With touching naivete and implicit faith in their staff, top NPCIL officials explained away the absence of closed-circuit cameras. Their unanimous argument was: “The workers are our staff. Their antecedents were checked before they were appointed. So there is no need to monitor every movement of a worker.” Besides, they argued, it was not feasible to install cameras all over the nuclear power plant “from end to end”, and that cameras had been installed in what they called “strategic areas”, “sensitive spots” or “vital points”.
But all of them declined to reveal what were the “strategic areas” or “sensitive spots” where closed-circuit cameras had been installed. An AERB official frankly admitted: “The closed-circuit cameras have been installed at strategic locations so that nothing is removed without authorisation. But who would have thought a fellow would go out of his mind and mix tritiated heavy water with drinking water?” One NPCIL official said that the vial containing tritiated heavy water would not be detected by radiation-monitoring counters if it was covered with a piece of cloth.
A top DAE official said, “There are a large number of places where closed-circuit cameras have been installed. There were no cameras here because it was a corridor [in Unit-1 at Kaiga]. The cameras were not installed then because the decision at that time was based on a [particular] scenario. Now you have to factor in this scenario [of an employee spiriting away the vial containing tritium and mixing it with drinking water in the cooler].”
The AERB sent two of its officers to Kaiga. They concluded that a drinking water cooler was the source of the tritium contamination. The water tank of this cooler, like other water coolers, was kept locked. “However,” said Om Pal Singh, AERB Secretary, in a press release, “it appears that a mischief maker added a small quantity of tritiated heavy water to the cooler, possibly from a heavy water sampling vial, through its [cooler’s] overflow tube.”
Officials of NPCIL and the AERB also played down the gravity of the ingestion of tritiated heavy water by the 65 employees. An “update” on the incident from Jain on November 29 said: “Any contamination caused by heavy water inside the human body is quickly flushed out through natural biological processes like urination and perspiration. These processes can be hastened through simple medication. The contamination detected in this incident has been brought down quickly and one worker is currently close to the limit specified by the Atomic Energy Regulatory Board.… No worker is hospitalised.”

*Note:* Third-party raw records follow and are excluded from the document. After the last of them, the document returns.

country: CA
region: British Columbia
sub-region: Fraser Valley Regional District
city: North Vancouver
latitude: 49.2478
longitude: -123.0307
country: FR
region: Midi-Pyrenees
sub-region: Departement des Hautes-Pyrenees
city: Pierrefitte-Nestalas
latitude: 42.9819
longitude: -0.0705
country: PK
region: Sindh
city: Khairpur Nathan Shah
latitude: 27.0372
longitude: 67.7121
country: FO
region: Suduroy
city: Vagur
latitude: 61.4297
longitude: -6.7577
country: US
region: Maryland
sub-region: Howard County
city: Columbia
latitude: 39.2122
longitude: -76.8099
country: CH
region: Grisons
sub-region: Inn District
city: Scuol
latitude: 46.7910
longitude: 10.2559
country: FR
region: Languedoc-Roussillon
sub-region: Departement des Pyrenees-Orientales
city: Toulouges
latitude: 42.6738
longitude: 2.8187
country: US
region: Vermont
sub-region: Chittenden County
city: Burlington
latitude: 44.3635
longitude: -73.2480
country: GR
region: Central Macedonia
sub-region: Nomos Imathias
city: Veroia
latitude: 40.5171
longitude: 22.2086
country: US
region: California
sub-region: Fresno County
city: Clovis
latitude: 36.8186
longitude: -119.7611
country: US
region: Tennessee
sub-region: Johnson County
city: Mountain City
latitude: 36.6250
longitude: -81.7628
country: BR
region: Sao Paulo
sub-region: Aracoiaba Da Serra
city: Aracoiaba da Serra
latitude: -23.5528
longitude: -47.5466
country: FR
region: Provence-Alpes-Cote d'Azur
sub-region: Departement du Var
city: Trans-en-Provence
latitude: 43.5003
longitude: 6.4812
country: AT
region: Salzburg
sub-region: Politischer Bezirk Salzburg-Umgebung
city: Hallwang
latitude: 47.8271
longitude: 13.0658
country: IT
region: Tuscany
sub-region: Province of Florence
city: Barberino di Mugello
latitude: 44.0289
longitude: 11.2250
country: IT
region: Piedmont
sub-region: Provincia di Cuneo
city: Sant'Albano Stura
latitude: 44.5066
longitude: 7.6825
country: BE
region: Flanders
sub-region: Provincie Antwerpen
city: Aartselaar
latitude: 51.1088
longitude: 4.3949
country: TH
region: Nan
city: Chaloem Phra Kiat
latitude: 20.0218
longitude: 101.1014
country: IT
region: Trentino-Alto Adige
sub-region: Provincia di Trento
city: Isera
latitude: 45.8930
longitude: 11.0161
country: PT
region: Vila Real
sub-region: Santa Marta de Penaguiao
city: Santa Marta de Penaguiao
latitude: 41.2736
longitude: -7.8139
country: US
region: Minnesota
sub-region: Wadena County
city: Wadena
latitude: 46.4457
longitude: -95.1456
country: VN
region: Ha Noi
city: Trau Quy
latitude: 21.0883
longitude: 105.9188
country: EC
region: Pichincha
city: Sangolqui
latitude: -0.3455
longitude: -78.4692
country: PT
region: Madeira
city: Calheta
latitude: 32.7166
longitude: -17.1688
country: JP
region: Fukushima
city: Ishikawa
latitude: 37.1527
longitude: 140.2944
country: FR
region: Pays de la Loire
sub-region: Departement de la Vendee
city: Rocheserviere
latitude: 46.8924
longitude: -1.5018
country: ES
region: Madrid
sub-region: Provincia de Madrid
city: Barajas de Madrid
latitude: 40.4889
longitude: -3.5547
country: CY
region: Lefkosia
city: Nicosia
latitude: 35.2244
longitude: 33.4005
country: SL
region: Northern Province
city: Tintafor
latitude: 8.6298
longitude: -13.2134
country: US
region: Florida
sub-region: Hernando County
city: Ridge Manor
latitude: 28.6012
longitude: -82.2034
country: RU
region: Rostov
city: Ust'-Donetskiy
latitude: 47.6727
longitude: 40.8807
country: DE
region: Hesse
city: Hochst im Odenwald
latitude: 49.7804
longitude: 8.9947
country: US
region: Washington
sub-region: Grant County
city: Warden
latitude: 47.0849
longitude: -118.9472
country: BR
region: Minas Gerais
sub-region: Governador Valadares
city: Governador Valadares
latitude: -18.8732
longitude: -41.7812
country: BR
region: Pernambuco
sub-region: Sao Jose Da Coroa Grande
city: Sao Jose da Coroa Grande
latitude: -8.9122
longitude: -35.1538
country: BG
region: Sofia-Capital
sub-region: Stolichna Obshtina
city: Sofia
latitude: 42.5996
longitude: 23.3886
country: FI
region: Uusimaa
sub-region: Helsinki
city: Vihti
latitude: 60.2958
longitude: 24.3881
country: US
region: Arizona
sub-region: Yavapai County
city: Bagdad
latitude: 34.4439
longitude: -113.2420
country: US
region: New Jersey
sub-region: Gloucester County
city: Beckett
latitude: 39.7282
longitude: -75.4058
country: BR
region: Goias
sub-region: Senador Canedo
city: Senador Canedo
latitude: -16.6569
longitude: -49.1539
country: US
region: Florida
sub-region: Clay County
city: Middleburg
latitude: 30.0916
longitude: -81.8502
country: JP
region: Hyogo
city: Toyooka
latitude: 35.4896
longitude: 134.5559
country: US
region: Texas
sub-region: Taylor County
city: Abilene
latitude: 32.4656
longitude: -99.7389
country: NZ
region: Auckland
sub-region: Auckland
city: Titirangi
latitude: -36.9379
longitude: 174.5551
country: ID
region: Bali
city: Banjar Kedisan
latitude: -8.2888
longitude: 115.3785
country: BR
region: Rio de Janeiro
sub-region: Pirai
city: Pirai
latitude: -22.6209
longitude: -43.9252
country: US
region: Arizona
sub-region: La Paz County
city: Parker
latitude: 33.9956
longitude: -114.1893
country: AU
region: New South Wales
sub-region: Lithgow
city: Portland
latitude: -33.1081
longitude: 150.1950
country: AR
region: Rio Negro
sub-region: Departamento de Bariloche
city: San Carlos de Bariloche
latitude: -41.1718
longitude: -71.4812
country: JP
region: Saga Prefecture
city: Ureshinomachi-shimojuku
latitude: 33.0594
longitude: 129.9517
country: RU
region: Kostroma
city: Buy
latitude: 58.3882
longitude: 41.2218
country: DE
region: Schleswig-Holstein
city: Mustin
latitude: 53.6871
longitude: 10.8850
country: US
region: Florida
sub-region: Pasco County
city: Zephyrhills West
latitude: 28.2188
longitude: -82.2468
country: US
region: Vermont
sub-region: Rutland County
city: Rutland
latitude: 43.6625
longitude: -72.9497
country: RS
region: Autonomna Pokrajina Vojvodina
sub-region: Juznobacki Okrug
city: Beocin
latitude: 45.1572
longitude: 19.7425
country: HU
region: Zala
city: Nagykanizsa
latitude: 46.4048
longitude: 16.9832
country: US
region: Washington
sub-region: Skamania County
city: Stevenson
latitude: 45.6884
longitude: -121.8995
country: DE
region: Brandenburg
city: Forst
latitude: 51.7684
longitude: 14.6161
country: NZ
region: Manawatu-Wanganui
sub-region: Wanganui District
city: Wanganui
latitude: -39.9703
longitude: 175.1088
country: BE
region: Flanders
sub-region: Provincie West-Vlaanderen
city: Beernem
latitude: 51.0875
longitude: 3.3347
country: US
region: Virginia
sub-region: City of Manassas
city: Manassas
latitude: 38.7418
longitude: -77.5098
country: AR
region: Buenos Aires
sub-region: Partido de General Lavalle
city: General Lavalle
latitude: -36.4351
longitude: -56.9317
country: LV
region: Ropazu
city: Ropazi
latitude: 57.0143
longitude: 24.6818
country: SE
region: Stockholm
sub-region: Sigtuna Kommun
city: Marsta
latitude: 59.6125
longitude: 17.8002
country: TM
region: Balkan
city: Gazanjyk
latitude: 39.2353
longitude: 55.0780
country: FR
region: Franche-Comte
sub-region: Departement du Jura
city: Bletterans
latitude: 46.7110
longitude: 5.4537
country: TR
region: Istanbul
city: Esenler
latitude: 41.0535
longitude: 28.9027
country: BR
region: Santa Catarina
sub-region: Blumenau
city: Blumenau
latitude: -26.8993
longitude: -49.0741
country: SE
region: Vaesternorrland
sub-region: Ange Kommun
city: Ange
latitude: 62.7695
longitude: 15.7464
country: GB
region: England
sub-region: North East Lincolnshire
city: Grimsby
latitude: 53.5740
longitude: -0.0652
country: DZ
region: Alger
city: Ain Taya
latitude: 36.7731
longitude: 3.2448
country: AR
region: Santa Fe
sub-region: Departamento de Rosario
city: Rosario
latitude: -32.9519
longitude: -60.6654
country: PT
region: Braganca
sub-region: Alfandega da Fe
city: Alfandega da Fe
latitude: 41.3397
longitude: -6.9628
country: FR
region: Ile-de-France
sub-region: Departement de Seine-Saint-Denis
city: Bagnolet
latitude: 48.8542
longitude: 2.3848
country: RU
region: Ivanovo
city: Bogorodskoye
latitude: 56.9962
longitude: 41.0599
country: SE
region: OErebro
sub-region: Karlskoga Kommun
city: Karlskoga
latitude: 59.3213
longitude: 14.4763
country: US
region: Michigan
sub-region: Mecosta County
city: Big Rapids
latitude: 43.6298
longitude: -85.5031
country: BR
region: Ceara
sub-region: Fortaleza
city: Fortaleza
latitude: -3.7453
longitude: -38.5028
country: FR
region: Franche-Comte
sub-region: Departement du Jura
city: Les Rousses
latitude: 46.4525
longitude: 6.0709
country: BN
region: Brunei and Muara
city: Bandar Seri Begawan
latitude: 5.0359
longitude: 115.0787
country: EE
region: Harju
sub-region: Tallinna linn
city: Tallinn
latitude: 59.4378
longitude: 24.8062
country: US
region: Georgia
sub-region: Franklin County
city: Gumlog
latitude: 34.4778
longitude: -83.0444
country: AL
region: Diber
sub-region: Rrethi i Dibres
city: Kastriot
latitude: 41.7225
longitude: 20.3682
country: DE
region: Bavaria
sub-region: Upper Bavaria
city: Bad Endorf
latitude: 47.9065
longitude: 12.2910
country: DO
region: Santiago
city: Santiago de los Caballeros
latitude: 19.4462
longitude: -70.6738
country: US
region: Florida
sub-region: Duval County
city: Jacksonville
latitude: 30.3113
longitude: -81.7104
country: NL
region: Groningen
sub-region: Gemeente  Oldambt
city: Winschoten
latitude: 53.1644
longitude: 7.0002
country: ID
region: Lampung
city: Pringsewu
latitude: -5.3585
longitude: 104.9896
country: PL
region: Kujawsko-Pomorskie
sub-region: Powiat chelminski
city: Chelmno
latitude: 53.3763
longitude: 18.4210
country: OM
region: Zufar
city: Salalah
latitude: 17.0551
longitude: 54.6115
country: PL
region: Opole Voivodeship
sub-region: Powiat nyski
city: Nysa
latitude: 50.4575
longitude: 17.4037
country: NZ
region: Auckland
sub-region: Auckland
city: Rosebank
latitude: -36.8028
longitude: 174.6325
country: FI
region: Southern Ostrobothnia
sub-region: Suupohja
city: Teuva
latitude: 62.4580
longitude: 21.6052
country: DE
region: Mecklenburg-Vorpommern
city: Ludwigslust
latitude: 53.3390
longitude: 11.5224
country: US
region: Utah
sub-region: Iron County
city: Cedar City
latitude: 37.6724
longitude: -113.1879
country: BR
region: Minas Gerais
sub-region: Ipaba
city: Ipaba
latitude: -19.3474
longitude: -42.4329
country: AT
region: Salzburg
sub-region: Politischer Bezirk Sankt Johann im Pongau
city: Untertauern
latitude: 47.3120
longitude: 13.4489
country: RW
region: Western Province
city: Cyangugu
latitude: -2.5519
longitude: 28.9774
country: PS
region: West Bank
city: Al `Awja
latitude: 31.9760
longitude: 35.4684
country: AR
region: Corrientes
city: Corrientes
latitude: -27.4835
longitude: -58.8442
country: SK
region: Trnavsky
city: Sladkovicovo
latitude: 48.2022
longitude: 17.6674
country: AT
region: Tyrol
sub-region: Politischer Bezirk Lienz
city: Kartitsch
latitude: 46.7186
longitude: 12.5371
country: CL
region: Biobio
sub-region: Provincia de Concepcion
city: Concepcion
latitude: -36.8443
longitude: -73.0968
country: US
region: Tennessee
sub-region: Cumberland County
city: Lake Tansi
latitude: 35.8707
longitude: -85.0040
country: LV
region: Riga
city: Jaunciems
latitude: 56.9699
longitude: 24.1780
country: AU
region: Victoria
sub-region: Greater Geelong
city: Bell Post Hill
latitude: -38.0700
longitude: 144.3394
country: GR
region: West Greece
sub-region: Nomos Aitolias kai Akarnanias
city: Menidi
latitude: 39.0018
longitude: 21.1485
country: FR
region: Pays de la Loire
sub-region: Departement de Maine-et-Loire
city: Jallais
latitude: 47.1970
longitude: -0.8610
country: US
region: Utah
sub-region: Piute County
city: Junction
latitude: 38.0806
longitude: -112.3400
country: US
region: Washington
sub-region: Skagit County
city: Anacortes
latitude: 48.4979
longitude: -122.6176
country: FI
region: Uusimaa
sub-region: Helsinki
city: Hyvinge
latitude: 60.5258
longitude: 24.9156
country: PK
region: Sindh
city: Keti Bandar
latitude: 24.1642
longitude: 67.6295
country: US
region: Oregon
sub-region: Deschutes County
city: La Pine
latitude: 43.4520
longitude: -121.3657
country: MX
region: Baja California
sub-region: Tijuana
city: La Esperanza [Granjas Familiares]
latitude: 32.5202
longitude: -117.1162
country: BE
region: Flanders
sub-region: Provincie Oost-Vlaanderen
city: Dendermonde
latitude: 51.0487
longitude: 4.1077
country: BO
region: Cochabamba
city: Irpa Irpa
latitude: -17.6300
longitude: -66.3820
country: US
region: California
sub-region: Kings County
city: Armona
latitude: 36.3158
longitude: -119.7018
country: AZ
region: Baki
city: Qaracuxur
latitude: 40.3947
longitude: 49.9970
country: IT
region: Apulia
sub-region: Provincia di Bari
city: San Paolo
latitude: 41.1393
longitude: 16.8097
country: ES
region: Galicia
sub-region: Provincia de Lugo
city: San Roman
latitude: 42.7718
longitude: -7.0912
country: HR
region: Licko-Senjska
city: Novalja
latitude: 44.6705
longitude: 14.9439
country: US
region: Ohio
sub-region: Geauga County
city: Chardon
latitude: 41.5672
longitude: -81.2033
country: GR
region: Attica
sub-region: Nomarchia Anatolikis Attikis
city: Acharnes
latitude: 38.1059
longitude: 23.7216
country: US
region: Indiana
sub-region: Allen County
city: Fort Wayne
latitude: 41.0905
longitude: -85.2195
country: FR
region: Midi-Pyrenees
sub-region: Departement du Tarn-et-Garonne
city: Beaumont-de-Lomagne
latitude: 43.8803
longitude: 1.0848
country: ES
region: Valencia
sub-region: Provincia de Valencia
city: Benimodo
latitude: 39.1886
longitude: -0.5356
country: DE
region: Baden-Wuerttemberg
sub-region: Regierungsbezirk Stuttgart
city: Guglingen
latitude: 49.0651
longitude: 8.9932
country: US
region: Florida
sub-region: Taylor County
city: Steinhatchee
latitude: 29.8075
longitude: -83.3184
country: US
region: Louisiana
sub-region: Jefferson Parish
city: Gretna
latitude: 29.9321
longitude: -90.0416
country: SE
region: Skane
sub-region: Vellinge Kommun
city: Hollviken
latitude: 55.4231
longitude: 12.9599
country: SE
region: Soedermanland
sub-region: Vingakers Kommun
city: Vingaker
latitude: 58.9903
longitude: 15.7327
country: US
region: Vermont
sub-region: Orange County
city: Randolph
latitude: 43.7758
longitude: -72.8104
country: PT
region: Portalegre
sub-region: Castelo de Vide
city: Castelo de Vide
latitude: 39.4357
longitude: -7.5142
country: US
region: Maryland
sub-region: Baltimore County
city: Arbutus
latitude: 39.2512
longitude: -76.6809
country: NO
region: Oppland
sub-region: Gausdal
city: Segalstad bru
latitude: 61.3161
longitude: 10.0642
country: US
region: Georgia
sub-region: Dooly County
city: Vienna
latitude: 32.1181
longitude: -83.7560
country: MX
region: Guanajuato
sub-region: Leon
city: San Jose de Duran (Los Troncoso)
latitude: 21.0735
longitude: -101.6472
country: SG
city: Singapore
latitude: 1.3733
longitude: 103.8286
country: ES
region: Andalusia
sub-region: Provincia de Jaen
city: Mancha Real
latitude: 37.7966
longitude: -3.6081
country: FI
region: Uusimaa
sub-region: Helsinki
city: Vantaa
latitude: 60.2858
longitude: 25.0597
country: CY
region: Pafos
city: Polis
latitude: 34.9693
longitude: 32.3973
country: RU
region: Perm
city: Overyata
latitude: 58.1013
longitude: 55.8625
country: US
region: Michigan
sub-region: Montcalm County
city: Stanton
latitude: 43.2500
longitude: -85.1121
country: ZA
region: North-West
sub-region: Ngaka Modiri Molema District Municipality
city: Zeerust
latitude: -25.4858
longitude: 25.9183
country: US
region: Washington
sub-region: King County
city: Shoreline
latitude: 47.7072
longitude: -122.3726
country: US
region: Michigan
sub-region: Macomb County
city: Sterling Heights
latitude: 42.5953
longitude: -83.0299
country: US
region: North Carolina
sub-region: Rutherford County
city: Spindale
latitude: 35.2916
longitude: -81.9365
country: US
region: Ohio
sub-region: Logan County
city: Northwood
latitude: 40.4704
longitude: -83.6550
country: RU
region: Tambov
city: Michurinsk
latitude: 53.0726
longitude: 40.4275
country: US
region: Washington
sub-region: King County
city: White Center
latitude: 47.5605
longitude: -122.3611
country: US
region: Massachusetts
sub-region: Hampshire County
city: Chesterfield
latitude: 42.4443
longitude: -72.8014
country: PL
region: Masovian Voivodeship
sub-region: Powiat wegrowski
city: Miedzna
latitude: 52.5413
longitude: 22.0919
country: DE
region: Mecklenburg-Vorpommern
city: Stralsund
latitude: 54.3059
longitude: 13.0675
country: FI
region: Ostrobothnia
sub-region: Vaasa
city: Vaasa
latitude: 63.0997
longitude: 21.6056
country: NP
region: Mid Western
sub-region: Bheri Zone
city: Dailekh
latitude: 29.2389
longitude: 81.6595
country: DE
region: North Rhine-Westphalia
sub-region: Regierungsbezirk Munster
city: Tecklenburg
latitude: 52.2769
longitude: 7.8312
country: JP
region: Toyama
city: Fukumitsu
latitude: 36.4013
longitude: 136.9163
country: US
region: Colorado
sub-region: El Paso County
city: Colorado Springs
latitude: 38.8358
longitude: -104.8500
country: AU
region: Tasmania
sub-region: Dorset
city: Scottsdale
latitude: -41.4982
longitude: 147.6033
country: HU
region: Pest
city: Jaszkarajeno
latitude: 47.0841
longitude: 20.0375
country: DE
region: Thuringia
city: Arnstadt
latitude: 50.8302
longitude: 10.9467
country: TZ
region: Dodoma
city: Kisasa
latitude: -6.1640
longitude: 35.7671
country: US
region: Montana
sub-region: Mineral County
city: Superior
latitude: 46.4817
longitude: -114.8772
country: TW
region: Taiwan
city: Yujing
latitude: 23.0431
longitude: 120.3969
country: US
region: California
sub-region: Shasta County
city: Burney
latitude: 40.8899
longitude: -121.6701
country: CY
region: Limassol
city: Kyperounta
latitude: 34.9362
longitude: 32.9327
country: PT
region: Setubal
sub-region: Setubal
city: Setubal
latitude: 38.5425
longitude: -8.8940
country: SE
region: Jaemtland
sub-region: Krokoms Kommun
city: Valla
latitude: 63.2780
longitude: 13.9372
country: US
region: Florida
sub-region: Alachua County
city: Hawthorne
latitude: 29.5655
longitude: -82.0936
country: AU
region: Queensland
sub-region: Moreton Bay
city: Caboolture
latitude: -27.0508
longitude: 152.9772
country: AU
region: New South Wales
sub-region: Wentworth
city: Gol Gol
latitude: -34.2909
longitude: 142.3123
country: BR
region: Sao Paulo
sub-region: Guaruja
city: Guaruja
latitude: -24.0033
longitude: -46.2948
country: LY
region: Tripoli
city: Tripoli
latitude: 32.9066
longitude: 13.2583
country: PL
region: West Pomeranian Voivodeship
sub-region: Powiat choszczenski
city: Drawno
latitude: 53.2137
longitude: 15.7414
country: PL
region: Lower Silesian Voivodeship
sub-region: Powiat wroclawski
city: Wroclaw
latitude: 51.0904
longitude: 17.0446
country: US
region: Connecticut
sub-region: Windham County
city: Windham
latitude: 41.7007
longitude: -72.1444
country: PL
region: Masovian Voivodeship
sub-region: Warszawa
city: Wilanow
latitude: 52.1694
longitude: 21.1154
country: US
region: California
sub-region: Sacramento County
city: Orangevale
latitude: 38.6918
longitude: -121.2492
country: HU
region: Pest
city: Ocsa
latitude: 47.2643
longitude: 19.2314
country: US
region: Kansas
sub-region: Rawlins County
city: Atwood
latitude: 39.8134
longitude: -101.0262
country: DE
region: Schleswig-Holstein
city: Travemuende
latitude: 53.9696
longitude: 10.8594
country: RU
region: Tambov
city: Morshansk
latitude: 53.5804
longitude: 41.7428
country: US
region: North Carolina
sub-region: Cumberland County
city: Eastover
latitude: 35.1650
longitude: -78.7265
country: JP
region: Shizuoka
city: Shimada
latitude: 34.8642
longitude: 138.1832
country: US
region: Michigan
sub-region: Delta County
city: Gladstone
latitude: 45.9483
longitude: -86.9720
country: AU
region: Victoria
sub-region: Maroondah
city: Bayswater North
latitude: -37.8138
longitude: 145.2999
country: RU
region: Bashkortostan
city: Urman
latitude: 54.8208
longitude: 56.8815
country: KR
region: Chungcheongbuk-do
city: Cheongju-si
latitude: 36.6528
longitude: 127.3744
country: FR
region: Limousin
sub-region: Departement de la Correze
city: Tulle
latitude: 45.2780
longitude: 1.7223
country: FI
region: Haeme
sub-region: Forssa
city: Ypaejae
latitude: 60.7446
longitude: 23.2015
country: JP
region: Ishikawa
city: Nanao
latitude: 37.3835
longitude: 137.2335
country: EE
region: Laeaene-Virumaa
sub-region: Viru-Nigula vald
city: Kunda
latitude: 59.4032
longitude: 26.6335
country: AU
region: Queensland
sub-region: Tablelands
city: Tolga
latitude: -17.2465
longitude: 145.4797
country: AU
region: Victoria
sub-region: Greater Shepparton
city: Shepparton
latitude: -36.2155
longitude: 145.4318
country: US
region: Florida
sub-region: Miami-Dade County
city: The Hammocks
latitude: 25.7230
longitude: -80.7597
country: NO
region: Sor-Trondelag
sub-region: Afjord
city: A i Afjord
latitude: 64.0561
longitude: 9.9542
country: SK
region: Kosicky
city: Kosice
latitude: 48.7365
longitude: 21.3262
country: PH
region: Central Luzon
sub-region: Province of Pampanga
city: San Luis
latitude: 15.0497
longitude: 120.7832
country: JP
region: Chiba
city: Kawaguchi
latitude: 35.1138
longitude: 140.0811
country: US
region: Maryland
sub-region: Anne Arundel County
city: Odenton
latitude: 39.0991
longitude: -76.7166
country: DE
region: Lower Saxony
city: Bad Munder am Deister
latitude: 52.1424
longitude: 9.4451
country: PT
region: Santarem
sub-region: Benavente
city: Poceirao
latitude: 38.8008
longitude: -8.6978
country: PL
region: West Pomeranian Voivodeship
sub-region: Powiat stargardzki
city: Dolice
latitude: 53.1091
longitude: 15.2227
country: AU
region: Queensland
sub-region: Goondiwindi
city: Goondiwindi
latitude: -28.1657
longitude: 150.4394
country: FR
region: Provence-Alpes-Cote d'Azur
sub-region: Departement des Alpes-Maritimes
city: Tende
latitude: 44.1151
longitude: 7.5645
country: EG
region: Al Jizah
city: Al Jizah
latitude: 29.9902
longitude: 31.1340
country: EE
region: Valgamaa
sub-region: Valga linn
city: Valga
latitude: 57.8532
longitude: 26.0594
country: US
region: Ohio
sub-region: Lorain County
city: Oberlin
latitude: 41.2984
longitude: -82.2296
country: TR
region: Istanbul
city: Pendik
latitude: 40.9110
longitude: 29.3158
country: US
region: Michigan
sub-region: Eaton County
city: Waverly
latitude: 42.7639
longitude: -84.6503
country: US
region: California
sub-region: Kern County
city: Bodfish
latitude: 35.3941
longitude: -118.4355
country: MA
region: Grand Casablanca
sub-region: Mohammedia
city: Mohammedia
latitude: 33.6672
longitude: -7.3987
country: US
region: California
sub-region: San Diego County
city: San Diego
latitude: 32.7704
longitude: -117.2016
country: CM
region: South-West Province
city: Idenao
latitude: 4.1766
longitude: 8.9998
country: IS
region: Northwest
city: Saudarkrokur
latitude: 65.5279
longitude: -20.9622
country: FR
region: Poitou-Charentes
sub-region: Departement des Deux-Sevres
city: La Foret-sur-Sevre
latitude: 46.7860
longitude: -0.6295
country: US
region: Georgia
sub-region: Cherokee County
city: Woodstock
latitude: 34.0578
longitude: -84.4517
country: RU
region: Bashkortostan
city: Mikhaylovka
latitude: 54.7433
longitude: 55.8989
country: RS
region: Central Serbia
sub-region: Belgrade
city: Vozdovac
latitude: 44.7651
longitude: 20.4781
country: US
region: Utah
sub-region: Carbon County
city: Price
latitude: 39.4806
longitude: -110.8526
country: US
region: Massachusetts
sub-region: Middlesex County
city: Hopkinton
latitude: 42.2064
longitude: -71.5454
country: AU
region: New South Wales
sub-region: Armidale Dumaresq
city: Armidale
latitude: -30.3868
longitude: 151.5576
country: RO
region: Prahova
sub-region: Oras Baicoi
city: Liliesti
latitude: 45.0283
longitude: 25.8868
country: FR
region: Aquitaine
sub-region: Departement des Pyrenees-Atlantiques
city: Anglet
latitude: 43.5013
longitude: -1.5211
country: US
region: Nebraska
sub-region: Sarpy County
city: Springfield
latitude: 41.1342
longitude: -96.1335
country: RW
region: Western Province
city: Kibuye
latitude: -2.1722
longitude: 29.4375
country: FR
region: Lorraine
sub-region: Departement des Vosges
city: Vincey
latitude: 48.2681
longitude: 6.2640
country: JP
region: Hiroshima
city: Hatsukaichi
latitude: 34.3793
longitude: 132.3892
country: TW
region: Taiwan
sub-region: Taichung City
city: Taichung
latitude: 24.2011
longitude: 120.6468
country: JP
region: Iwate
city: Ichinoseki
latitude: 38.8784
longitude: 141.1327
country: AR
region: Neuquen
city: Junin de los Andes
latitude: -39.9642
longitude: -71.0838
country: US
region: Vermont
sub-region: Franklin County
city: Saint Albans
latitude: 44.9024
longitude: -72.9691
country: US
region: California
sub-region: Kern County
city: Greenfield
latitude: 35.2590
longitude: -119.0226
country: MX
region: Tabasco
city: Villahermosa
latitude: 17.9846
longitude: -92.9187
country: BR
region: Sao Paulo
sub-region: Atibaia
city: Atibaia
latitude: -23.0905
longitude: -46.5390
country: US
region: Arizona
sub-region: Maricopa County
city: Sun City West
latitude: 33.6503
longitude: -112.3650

Om Pal Singh argued that the “administration of diuretics accelerates the process of removal of tritium from the human body by urination” and said the personnel who ingested the tritiated heavy water were referred to hospitals for the administration of diuretics.
But according to an article in Science and Democratic Action, published by the Institute for Energy and Environmental Research, United States, in its August 2009 issue: “As radioactive water, tritium can cross the placenta, posing some risk of birth defects and early pregnancy failures. Ingestion of tritiated water also increases cancer risk.” These observations form part of the lead article, “Radioactive Rivers and Rain: Routine Releases of Tritiated Water from Nuclear Power Plants”, by Annie Makhijani and Arjun Makhijani. They observed: “The problem of routine tritium emissions is, in our opinion, underappreciated, especially because non-cancer foetal risks are not yet part of the regulatory framework for radionuclide contamination and because tritium releases constitute the largest routine releases from nuclear power plants.”
Although the Kaiga incident came to light on November 24, it was not before November 30 that the Kaiga station officials “formally” requested the Mallapur police for an investigation. Notwithstanding the NPCIL top brass’ confidence in the computerised access control systems, biometrics and the list of 250 employees who work in Unit-1, neither the State police nor the Central intelligence agencies had zeroed in on the “mischief-maker” as of December 7.